Doctors play a limited but important role in the system by ensuring that chargeable patients, who are not accessing an exempt service, receive appropriate, necessary and timely treatment.
DHSC's guidance is clear that it is not the role of clinicians to make judgements about the eligibility of patients for NHS care. Non-medical staff – typically overseas visitors managers (OVMs) and their teams – are responsible for identifying, assessing and recouping costs from chargeable patients.
Doctors responsibilities
However, in their clinical assessment of a patient and in their communication of this assessment, doctors play an important role. In addition to their ordinary ethical duties of care, a doctor’s core responsibility is the clinical assessment of chargeable patients to:
- determine whether the treatment that is required is immediately necessary, urgent, or non-urgent; or
- confirm that the condition or suspected illness is one for which treatment is exempt from charge under the regulations; and
- decide whether the patient is stable enough to be discharged and what further monitoring is required.
Urgent treatment
Treatment classified as 'immediately necessary' or 'urgent' cannot be delayed or discouraged, even if a patient cannot pay for it. 'Non-urgent' treatment will be withheld if a patient cannot pay in advance.
Exemptions from charging
Treatment of some conditions is exempt from charges, including treatment of specified communicable diseases and of any condition resulting from a patient’s experience of sexual or domestic violence, female genital mutilation or torture.
Your ultimate responsibility
Doctors' ethical training is based on a duty to respond to need. Doctors in the NHS may not be used to making decisions that may lead to clinically indicated, but otherwise non-urgent, treatment being withheld in lieu of payment.
However, clinicians play a vital role in protecting patients by ensuring that chargeable patients receive appropriate and timely treatment for urgent and immediately necessary health needs, irrespective of their entitlement status or ability to pay.

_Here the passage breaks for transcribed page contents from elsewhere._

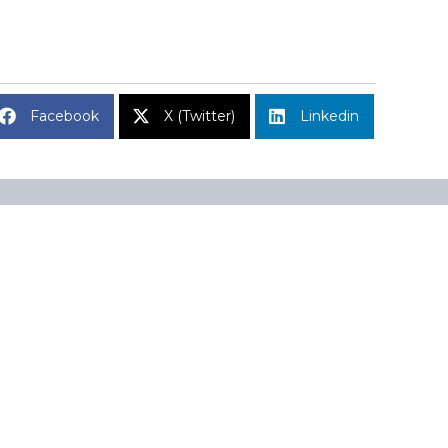
Facebook
X (Twitter)
Linkedin
Subscribe to Market Insights
Name
A 02110
Name
Email
(Required)
CAPTCHA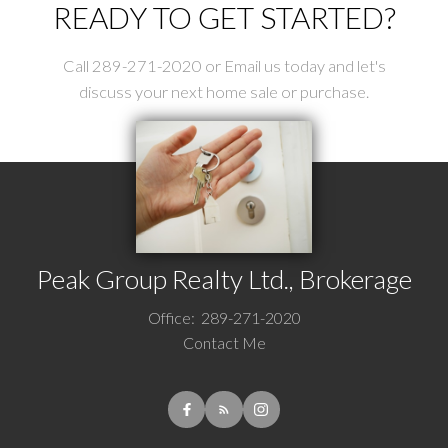
READY TO GET STARTED?
Call 289-271-2020 or Email us today and let's
discuss your next home sale or purchase.
Peak Group Realty Ltd., Brokerage
Office:
289-271-2020
Contact Me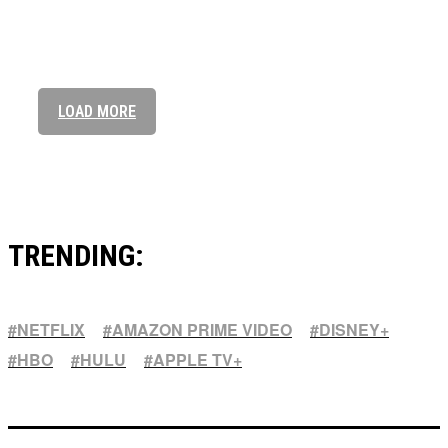
Elevate Your Style: Seiko Presage’s Timeless Appeal
Anne with an E Season 4: Everything we know so far
LOAD MORE
TRENDING:
NETFLIX
AMAZON PRIME VIDEO
DISNEY+
HBO
HULU
APPLE TV+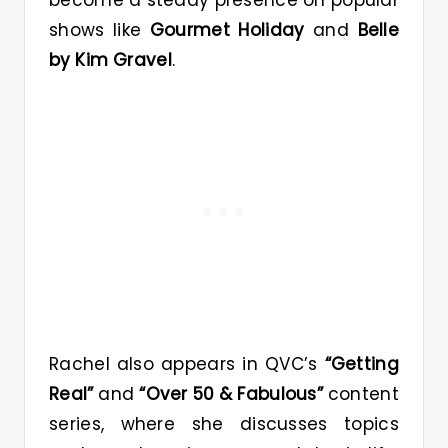
shows like
Gourmet Holiday
and
Belle
by Kim Gravel
.
Rachel also appears in QVC’s
“Getting
Real”
and
“Over 50 & Fabulous”
content
series, where she discusses topics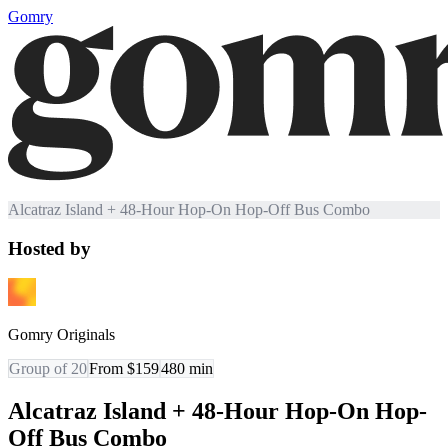
Gomry
Alcatraz Island + 48-Hour Hop-On Hop-Off Bus Combo
Hosted by
Gomry Originals
Group of 20
From $159
480
min
Alcatraz Island + 48-Hour Hop-On Hop-
Off Bus Combo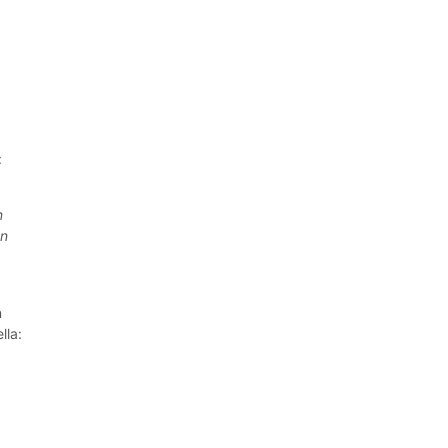
:
n
In
n
lla: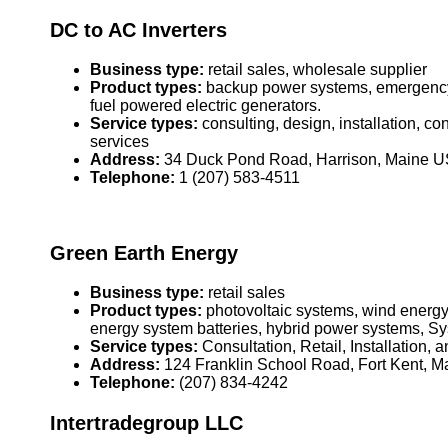
DC to AC Inverters
Business type:
retail sales, wholesale supplier
Product types:
backup power systems, emergency 
fuel powered electric generators.
Service types:
consulting, design, installation, c
services
Address:
34 Duck Pond Road, Harrison, Maine 
Telephone:
1 (207) 583-4511
Green Earth Energy
Business type:
retail sales
Product types:
photovoltaic systems, wind energy
energy system batteries, hybrid power systems, S
Service types:
Consultation, Retail, Installation, 
Address:
124 Franklin School Road, Fort Kent, 
Telephone:
(207) 834-4242
Intertradegroup LLC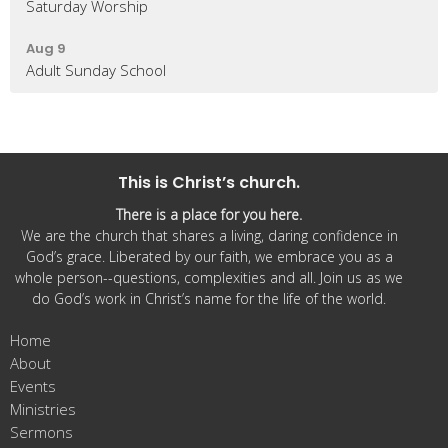
Saturday Worship
Aug 9
Adult Sunday School
This is Christ’s church.
There is a place for you here.
We are the church that shares a living, daring confidence in
God’s grace. Liberated by our faith, we embrace you as a
whole person--questions, complexities and all. Join us as we
do God’s work in Christ’s name for the life of the world.
Home
About
Events
Ministries
Sermons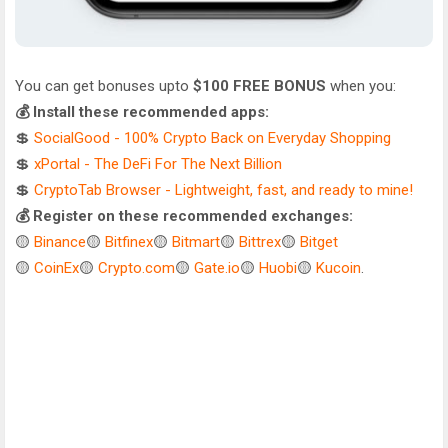
You can get bonuses upto
$100 FREE BONUS
when you:
💰 Install these recommended apps:
💲
SocialGood - 100% Crypto Back on Everyday Shopping
💲
xPortal - The DeFi For The Next Billion
💲
CryptoTab Browser - Lightweight, fast, and ready to mine!
💰 Register on these recommended exchanges:
🟡
Binance
🟡
Bitfinex
🟡
Bitmart
🟡
Bittrex
🟡
Bitget
🟡
CoinEx
🟡
Crypto.com
🟡
Gate.io
🟡
Huobi
🟡
Kucoin
.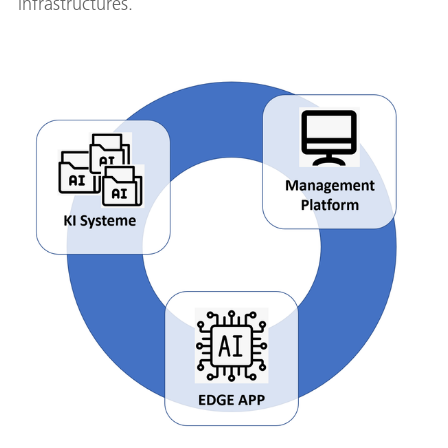
infrastructures.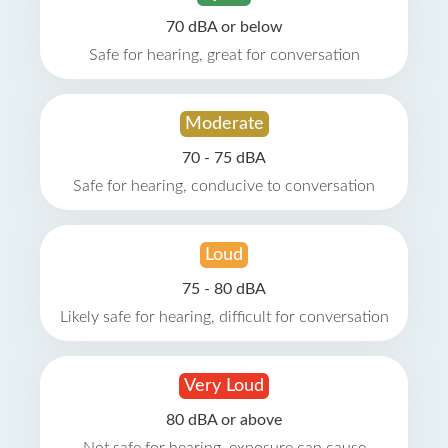
70 dBA or below
Safe for hearing, great for conversation
Moderate
70 - 75 dBA
Safe for hearing, conducive to conversation
Loud
75 - 80 dBA
Likely safe for hearing, difficult for conversation
Very Loud
80 dBA or above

What secondary care doctors need to know
- The criteria by which overseas patients can access NHS secondary care services without charge are complex.
- Eligibility for free non-primary care is determined by the residency status of a patient. Specific patient groups are exempt from charge, including vulnerable populations.
- Doctors are not expected to make judgements about the immigration or residency status of patients. Non-clinical staff are responsible for both the implementation and administration of the charging system in relevant NHS-funded bodies.
- Doctors have a vital role in assessing whether the treatment a chargeable patient requires is 'non-urgent', 'urgent', or 'immediately necessary' as defined in the Department of Health and Social Care guidance. This is the doctor’s decision alone.